Be careful when using complex layouts to ensure that there is a logical reading order
Quite a lot of modern PDF templates and designs tend to have issues where they don't have a logical reading order. For example, a lot of templates that have layouts with multiple columns may not necessarily have used the order panel in Adobe Acrobat Pro to be able to show this, which can end up meaning that instead of reading down the individual column, like what would make sense to the user, some screen readers can end up reading across the whole document instead, which ends up meaning that the document does not make any sense to the user (due to the nature of the second column not being intended to be read with the first column, but separately) These kinds of layouts, when not properly specified, can pose large accessibility issues for some users.
On some versions of Adobe Acrobat Pro, you can ensure that your PDF document has a logical reading order by going to Tools > Accessibility > TouchUp Reading Order > Show Order Panel, to be able to change the reading order of your document so can be properly read by screen readers.
Overall, on this point, it is easiest to avoid complex layouts, however, when needed you can either ensure that your document can be read in a logical order by screen readers by using Adobe Acrobat Pro.
To put it shortly: not unless a document is explicitly made for print usage, and print usage only, at which point it should be published with another version of the document in an accessible format, such as HTML.
The Government Digital Service (GDS), has even published an article specifically discouraging the use of PDF files in most scenarios in its blog post, titled "Why GOV.UK content should be published in HTML and not PDF" To quote the blog post from the organisation:
"Compared with HTML content, information published in a PDF is harder to find, use and maintain. More importantly, unless created with sufficient care PDFs can often be bad for accessibility and rarely comply with open standards."

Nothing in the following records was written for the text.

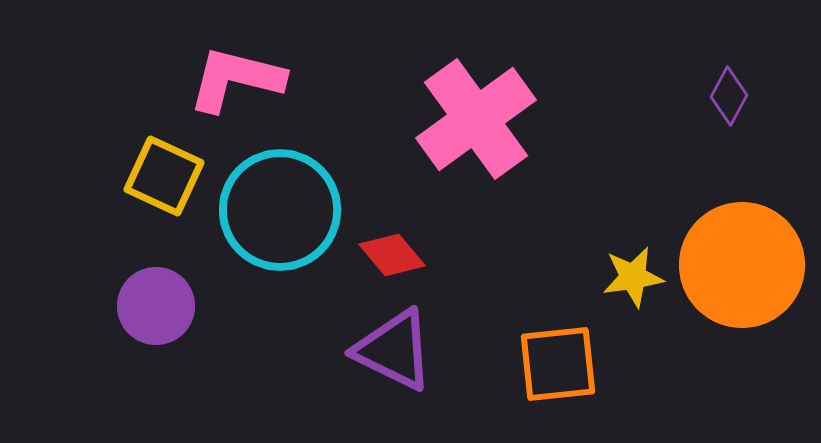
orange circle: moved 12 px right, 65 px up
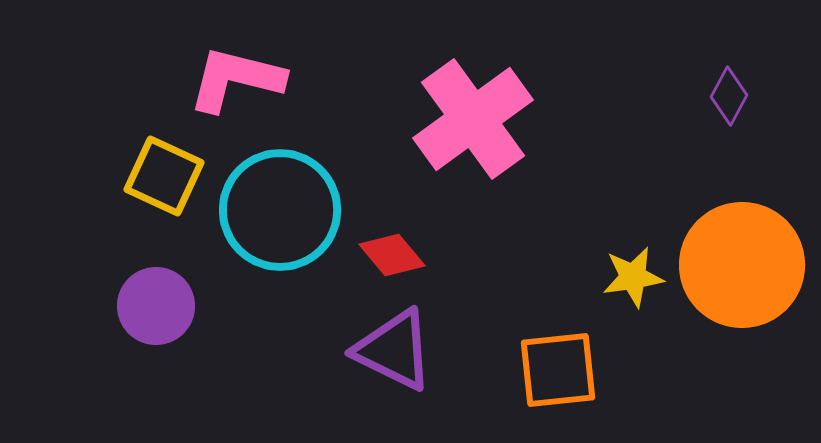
pink cross: moved 3 px left
orange square: moved 6 px down
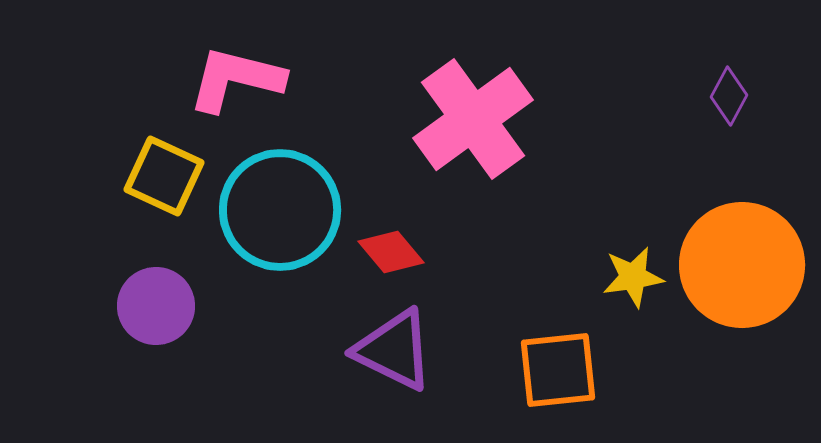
red diamond: moved 1 px left, 3 px up
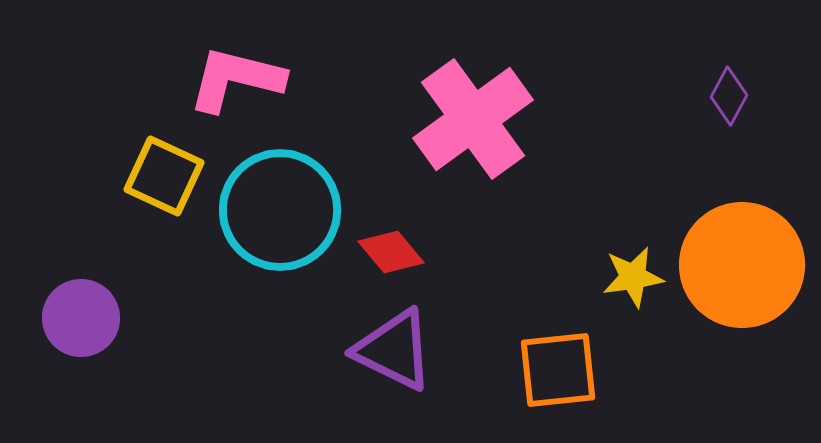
purple circle: moved 75 px left, 12 px down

They cover a range of issues, such as the fact that they are not able to change to fit the size of different screens, which especially becomes an issue when they are used on smaller screens such as smartphones, they are very hard to make somewhat accessible, they are not easily maintainable (to update things such as the layout and the standards of, say, 50,000 files, you would need to modify each one manually instead of being able to make changes in bulk, such as what can be done with most web content) and, unlike with most web content or word documents, users cannot adjust things such as colours and contrast, to be able to make a document easier for people to read.
Quite a lot of the time, it is just worth publishing something either as web content that has been made accessible or in formats such as odt (Open Document Text) files or OpenDocument format files, which can be made from within word, LibreOffice, OpenOffice or any modern document editor (and these pieces of software are free to use, unlike Adobe Acrobat Pro) This advice is echoed by the GDS.
Potential legal issues with publishing a document exclusively in PDF as a public sector organisation
Public sector organisations are required to, when publishing PDF documents on their website, provide the files in an alternative format, such as a webpage (HTML) or an OpenDocument format file. Whilst there are exemptions to this, such as for schools and colleges in cases where a document is not needed to be able to access basic services, quite a lot of time, exclusively publishing documents on your website in PDF format, as a public sector organisation, may potentially be in breach of The Public Sector Bodies (Websites and Mobile Applications) Accessibility Regulations 2018 if published after 2018.
Overall, despite PDF files initially seeming like an accessible format, there can be many issues with the ways that most modern PDF files are created in terms of accessibility. By following these steps and understanding how types of PDF differ, you can ensure that everyone, including those with disabilities, can access the information in your documents in an equal way.